Aquellos recovecos eran el equivalente a lo que en los países arábigos son los zocos. Son lugares donde hay que pasear, comparar, preguntar, agradecer, regatear y por último comprar. Los mercadillos bolivianos eran zonas aptas para el regateo y siempre había una posibilidad de forzar un poco más el precio ya de por sí barato. El ritual del regateo se hacía con picardía, con amabilidad y siempre intentando resistir en la posición. Si el precio que pedía el comerciante era demasiado alto se retiraba uno sin entrar en el juego, pero cuando el precio era medianamente atractivo se empezaba a coquetear con cantidades que se modificaban con cierto gracejo para llegar al punto de encuentro. Siempre quedaba la posibilidad de pedir un regalo extra si no se llegaba a la cantidad deseada. Bolivia era un paraíso de compras para el bolsillo español y a veces rebajar un boliviano era más una cuestión deportiva que una necesidad presupuestaria. El caso es que al final se le acababa tomando gusto al regateo convirtiéndose en un incentivo más a la hora de ir de compras. Los españoles en nuestro camino hacia la modernidad perdimos en algún momento esta capacidad que nos llegó de los árabes y que hoy ha cedido a la fría y rígida dictadura del precio fijo y siempre rebajado al máximo. Ahora recuerdo casi con nostalgia los tiempos en los que mi padre miraba la clave de precio de costo que aparecía discreta en todas sus etiquetas. Heredada de mi abuelo le permitía calcular una pequeña rebaja que siempre halagaba al cliente y que permitía afianzar una relación amistosa y amable con éstos. Era parte del ritual social mediterráneo y humano que hoy hemos perdido.

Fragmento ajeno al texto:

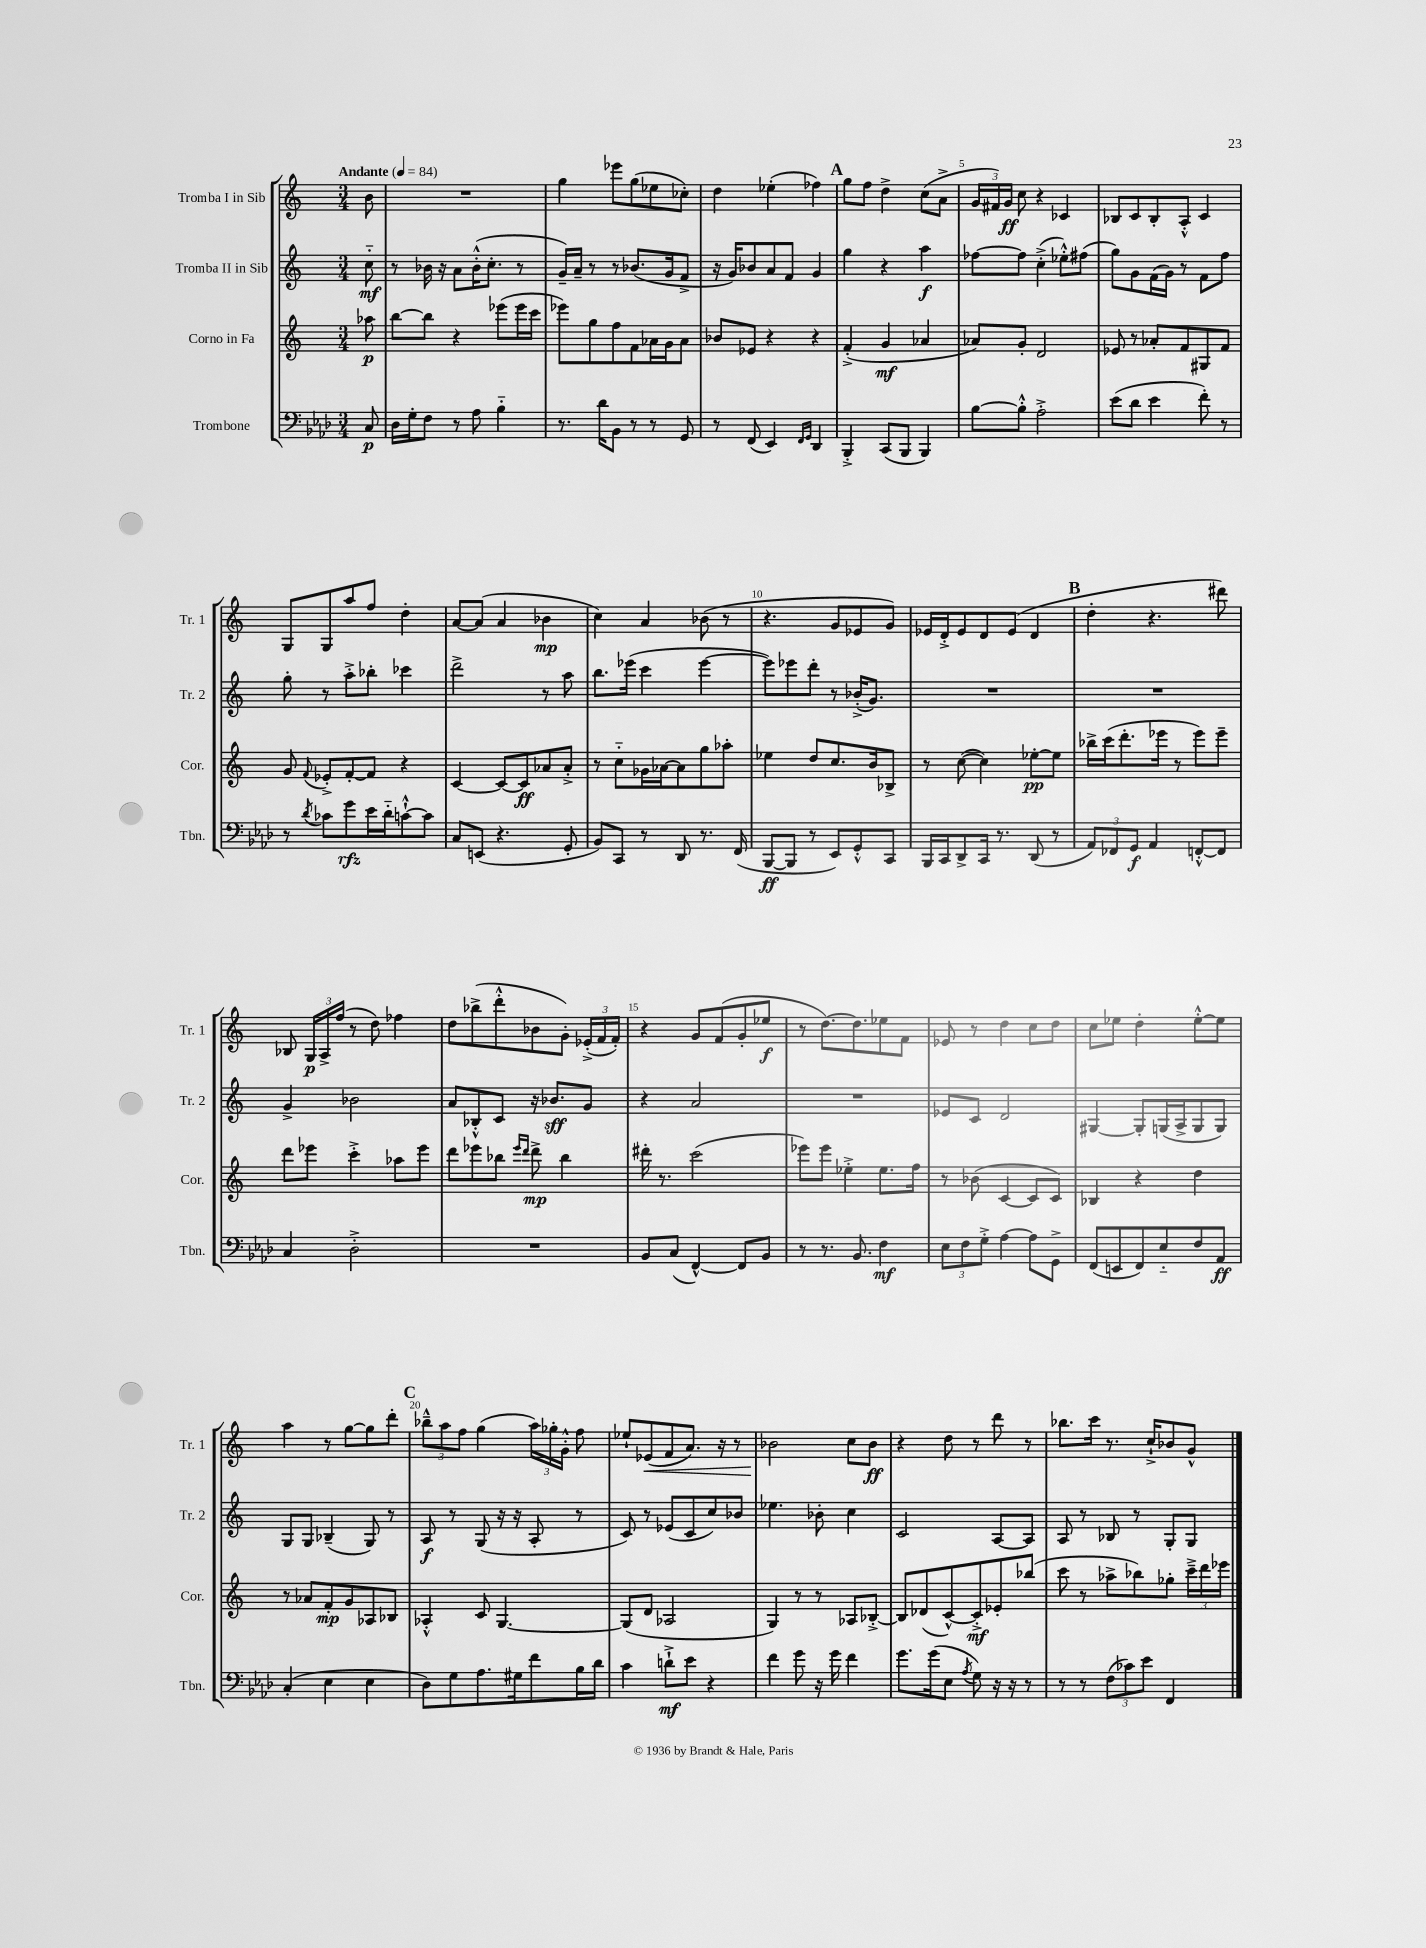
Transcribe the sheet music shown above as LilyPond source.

<<
\new StaffGroup <<
\new Staff = "s0" \with { instrumentName = "Tromba I in Sib" shortInstrumentName = "Tr. 1" } {
    \clef treble \key c \major \numericTimeSignature \time 3/4 \partial 8 \tempo "Andante" 4 = 84
    \autoBeamOff b'8 |
    R2. |
    g''4 ees'''8[ g''8( ees''8 ces''8]-.) |
    d''4 ees''4-.( fes''4) |
    \mark \markup { \bold "A" } g''8[ f''8] d''4-> c''8[( a'8]-> |
    \tuplet 3/2 { g'16[ fis'16) g'16]\ff } c''8 r4 ces'4 |
    bes8[ c'8 bes8-. a8]-.-^ c'4 |
    g8[ g8 a''8 f''8] d''4-. |
    a'8[~ a'8]( a'4 bes'4\mp |
    c''4) a'4 bes'8( r8 |
    r4. g'8[ ees'8 g'8]) |
    ees'16[ d'16-.-> ees'8 d'8 ees'8]( d'4 |
    \mark \markup { \bold "B" } d''4-. r4. dis'''8) |
    bes8 \tuplet 3/2 { g16[\p a16-> f''16]( } r8 d''8) fes''4 |
    d''8[ bes''8->( d'''8-.-^ bes'8 g'8]-.) \tuplet 3/2 { ees'16[-.->( f'16 f'16]-.) } |
    r4 g'8[ f'8( g'8-. ees''8]\f |
    r8 d''8.[~) d''8. ees''8 f'8] |
    ees'8 r8 d''4 c''8[ d''8] |
    c''8[ ees''8] d''4-. ees''8[~-.-^ ees''8] |
    a''4 r8 g''8[~ g''8 d'''8]-. |
    \mark \markup { \bold "C" } \tuplet 3/2 { bes''8[---^ a''8 f''8] } g''4( \tuplet 3/2 { a''16[) ges''16-. g'16]-.-^ } f''8 |
    ees''8[-! ees'8\<( f'8 a'8.]) r16 r8 |
    bes'2\! c''8[ bes'8]\ff |
    r4 d''8 r8 d'''8 r8 |
    bes''8.[ c'''16] r8. c''16[-!-> bes'8 g'8]-^ \bar "|." |
}
\new Staff = "s1" \with { instrumentName = "Tromba II in Sib" shortInstrumentName = "Tr. 2" } {
    \clef treble \key c \major \numericTimeSignature \time 3/4 \partial 8
    \autoBeamOff c''8-_\mf |
    r8 bes'16 r16 a'8[ bes'16-.-^( c''8.]-. r8 |
    g'16[--) a'16]-- r8 r8 bes'8.[( g'16 f'8]-> |
    r16 g'16[) bes'8 a'8 f'8] g'4 |
    \mark \markup { \bold "A" } g''4 r4 a''4\f |
    fes''8[~ fes''8] c''4-.->( ees''8[-.-^) fis''8]( |
    g''8[) g'8 f'16( g'16]) r8 f'8[ f''8] |
    g''8-. r8 a''8[-.-> bes''8]-. ces'''4 |
    d'''2-> r8 a''8 |
    b''8.[ ees'''16]( c'''4 ees'''4~ |
    ees'''8[) ees'''8 d'''8]-. r8 bes'16[-.->( g'8.]) |
    R2. |
    \mark \markup { \bold "B" } R2. |
    g'4-> bes'2 |
    a'8[ bes8-.-^ c'8] r16 bes'8.[\sff g'8] |
    r4 a'2 |
    R2. |
    ees'8[ c'8] d'2 |
    gis4~ gis8[-. g16( a16-> g8 g8]) |
    g8[ g8] bes4--( g8) r8 |
    \mark \markup { \bold "C" } a8\f r8 g8( r16 r16 a8-. r8 |
    c'8) r8 ees'8[( c'8 c''8) bes'8] |
    ees''4. bes'8-. c''4 |
    c'2 a8[~ a8] |
    a8 r8 bes8 r8 g8[-. g8] \bar "|." |
}
\new Staff = "s2" \with { instrumentName = "Corno in Fa" shortInstrumentName = "Cor." } {
    \clef treble \key c \major \numericTimeSignature \time 3/4 \partial 8
    \autoBeamOff aes''8\p |
    b''8[~ b''8] r4 ees'''8[( ees'''16 c'''16] |
    ees'''8[) g''8 f''8 f'8 aes'16 g'16 aes'8] |
    bes'8[ ees'8] r4 r4 |
    \mark \markup { \bold "A" } f'4-.->( g'4\mf aes'4 |
    aes'8[) g'8]-. d'2 |
    ees'8 r8 aes'8[-. f'8 gis8 f'8] |
    g'8 \appoggiatura { f'8 } ees'8[-.-> f'8~-. f'8] r4 |
    c'4~ c'8[~ c'8\ff aes'8 aes'8]-.-> |
    r8 c''8[-_ ges'16 aes'16~ aes'8 g''8 aes''8]-. |
    ees''4 d''8[ c''8. b'16 bes8]-> |
    r8 c''8~( c''4) ees''8[~-.\pp ees''8] |
    \mark \markup { \bold "B" } bes''16[-> c'''16( d'''8.-. ees'''16] r8 ees'''8[) ees'''8]-- |
    d'''8[ ees'''8] c'''4-.-> aes''8[ ees'''8] |
    d'''8[ ees'''8 bes''8] \grace { ees'''16[ d'''16] } d'''8->\mp bes''4 |
    dis'''16-. r8. c'''2( |
    ees'''8[) ees'''8] ees''4-.-> ees''8.[ f''16] |
    r8 bes'8( c'4~ c'8[ c'8]) |
    bes4 r4 d''4 |
    r8 aes'8[ f'8-.\mp g'8 aes8 bes8] |
    \mark \markup { \bold "C" } aes4-.-^ c'8 g4.~ |
    g8[( d'8] aes2 |
    g4) r8 r8 aes8[ bes8]~-.-> |
    bes8[ des'8( c'8~-^) c'8-.->\mf ees'8-. bes''8]( |
    c'''8 r8 aes''8[-> bes''8) ges''8]-. \tuplet 3/2 { c'''16[---> d'''16 ees'''16] } \bar "|." |
}
\new Staff = "s3" \with { instrumentName = "Trombone" shortInstrumentName = "Tbn." } {
    \clef bass \key aes \major \numericTimeSignature \time 3/4 \partial 8
    \autoBeamOff c8\p |
    des16[ g16-. f8] r8 aes8 bes4-_ |
    r8. des'16[ bes,8] r8 r8 g,8 |
    r8 f,8( ees,4) \grace { f,16[ g,16] } des,4 |
    \mark \markup { \bold "A" } bes,,4-.-> c,8[( bes,,8] bes,,4) |
    bes8[~ bes8]-.-^ aes2-.-> |
    ees'8[( des'8] ees'4 f'8-.) r8 |
    r8 \acciaccatura { des'8 } ces'8[ g'8\rfz ees'16 des'16-_ c'8~-!-^ c'8] |
    c8[ e,8]( r4. g,8-. |
    bes,8[) c,8] r8 des,8 r8. f,16( |
    bes,,8[~\ff bes,,8] r8 ees,8[) g,8-.-^ c,8] |
    bes,,16[ c,16 des,8-> c,16] r8. des,8( r8 |
    \mark \markup { \bold "B" } \tuplet 3/2 { aes,8[) fes,8 g,8]\f } aes,4 f,8[~-.-^ f,8] |
    c4 des2-.-> |
    R2. |
    bes,8[ c8]( f,4~-^) f,8[ bes,8] |
    r8 r8. bes,8. f4\mf |
    \tuplet 3/2 { ees8[ f8 g8]-.-> } aes4~ aes8[ g,8]-> |
    f,8[( e,8 f,8) ees8-_ f8 aes,8]\ff |
    c4-.( ees4 ees4 |
    \mark \markup { \bold "C" } des8[) g8 aes8. gis16 f'8 bes16 des'16] |
    c'4 d'8[-!->\mf ees'8] r4 |
    f'4 g'8 r16 g'16 f'4 |
    g'8.[ g'16( ees8] \acciaccatura { aes8 } g8) r16 r16 r8 |
    r8 r8 \tuplet 3/2 { f8[( ces'8) ees'8] } f,4 \bar "|." |
}
>>
>>
\layout { \context { \Score \override BarNumber.break-visibility = ##(#f #t #t) barNumberVisibility = #(every-nth-bar-number-visible 5) } }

Ya en la empinada y céntrica calle Sagarnaga bajamos junto a los recios contrafuertes de piedra entre paredes de mampostería hasta la iglesia más representativa de La Paz, la iglesia de San Francisco. Su portada de estilo barroco colonial entremezclaba los elementos importados de Europa con una concepción decorativa netamente indígena. El curioso arco lobulado bajo la hornacina del santo, centraba la portada de tres cuerpos decorada como si una bordadora hubiera pegado primorosos encajes nativos en una arquitectura venida del viejo mundo. Tal vez el éxito del estilo barroco mestizo fue la de compartir el mismo gusto por la filigrana indígena y ello le permitió triunfar con diferentes adaptaciones a los estilos locales de toda la América Latina.

La inmensa y robusta torre no acaba de desentonar, a pesar su frío estilo parco en molduras, con el conjunto. La iglesia en si aparecía gris y oscura, mal iluminada, con esa fea frialdad de las luces de neón, pero con ese ambiente y atmósfera tan próximo de los espacios familiares del catolicismo hispano. Las capillas, con santos, el altar y la inmensa bóveda de cañón podían haber estado en cualquier lugar de la vieja España. Hasta el olor recordaba a esa mezcla tan indefinible pero característica de todas las iglesias del viejo y el nuevo mundo. La cultura y la circunstancia, que diría Ortega, que nos unieron y nos siguen manteniendo cercanos a pesar de tanta distancia y tantas diferencias.